▶ [Задание] Процитируйте без изменений отрывок из текста о «Предместьях» от слов «Он выбирает особенный» до слов «(лучше  в орган) понимания.».
-------- Текст для чтения --------
Пойманный свет. Смысловые практики в книгах и текстах начала столетия - Ольга Балла 10 стр.


Он выбирает особенный способ взаимодействия со смысловым наследием своих собеседников: мышление телом и движением. Разговор с (памятливым) пространством всем собой. Превращение самого себя, вкупе со всеми своими обстоятельствами, в инструмент (лучше  в орган) понимания.

Предфилософский трактат  такое бывает?  Теперь да.

Как видно из всего до сих пор сказанного, у «Предместий» есть и куда более канонические жанровые родственники, черты и опыт которых этот большой текст охотно заимствует, сращивая их притом между собою и наращивая за их счет свои мировоспринимательные возможности: с одной стороны это  эссе, дневник и травелог, с другой стороны  историческое исследование: реконструкция жизни и культуры русской эмигрантской среды, сложившейся во Франции между двумя мировыми войнами, а отчасти  и культуры той среды, в которой взрослел автор, знакомившийся с наследием своих нынешних героев «в YMCA-Pressовских репринтах».
-------- Исходные строки --------
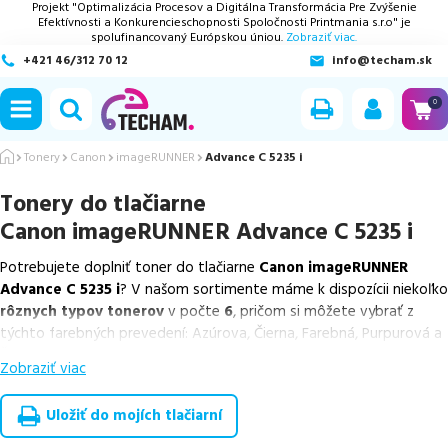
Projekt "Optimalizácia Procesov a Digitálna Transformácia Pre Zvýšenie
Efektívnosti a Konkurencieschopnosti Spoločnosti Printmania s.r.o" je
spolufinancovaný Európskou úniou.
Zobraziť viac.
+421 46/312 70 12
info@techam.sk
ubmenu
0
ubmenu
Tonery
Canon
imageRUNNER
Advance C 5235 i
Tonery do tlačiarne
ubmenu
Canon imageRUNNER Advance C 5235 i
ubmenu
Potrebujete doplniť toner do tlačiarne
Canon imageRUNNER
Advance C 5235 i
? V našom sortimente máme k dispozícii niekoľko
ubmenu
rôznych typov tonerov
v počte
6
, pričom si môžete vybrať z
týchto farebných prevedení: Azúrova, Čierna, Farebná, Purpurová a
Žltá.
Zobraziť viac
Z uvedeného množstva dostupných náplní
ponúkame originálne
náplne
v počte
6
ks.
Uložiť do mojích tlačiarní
--------
-------- Исходные строки --------
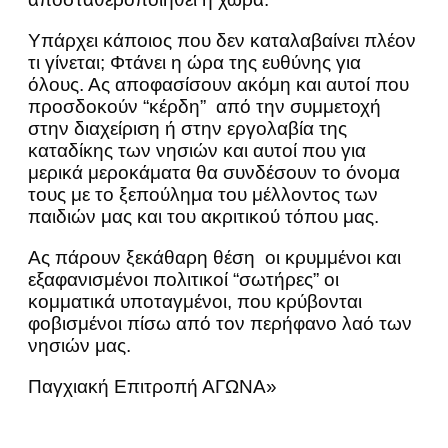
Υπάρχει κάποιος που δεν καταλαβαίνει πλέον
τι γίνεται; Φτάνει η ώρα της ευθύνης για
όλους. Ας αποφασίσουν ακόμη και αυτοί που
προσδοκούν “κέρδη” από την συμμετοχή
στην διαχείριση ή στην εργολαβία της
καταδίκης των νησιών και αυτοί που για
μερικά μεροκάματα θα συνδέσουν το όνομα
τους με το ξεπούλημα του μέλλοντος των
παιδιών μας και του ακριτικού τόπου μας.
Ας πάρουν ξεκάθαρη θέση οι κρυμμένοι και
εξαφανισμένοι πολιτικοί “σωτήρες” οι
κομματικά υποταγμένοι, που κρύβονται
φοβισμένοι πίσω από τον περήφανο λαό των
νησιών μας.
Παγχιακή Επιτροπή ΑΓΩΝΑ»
--------
▶ [Ожидаемый ответ]
Он выбирает особенный способ взаимодействия со смысловым наследием своих собеседников: мышление телом и движением. Разговор с (памятливым) пространством всем собой. Превращение самого себя, вкупе со всеми своими обстоятельствами, в инструмент (лучше  в орган) понимания.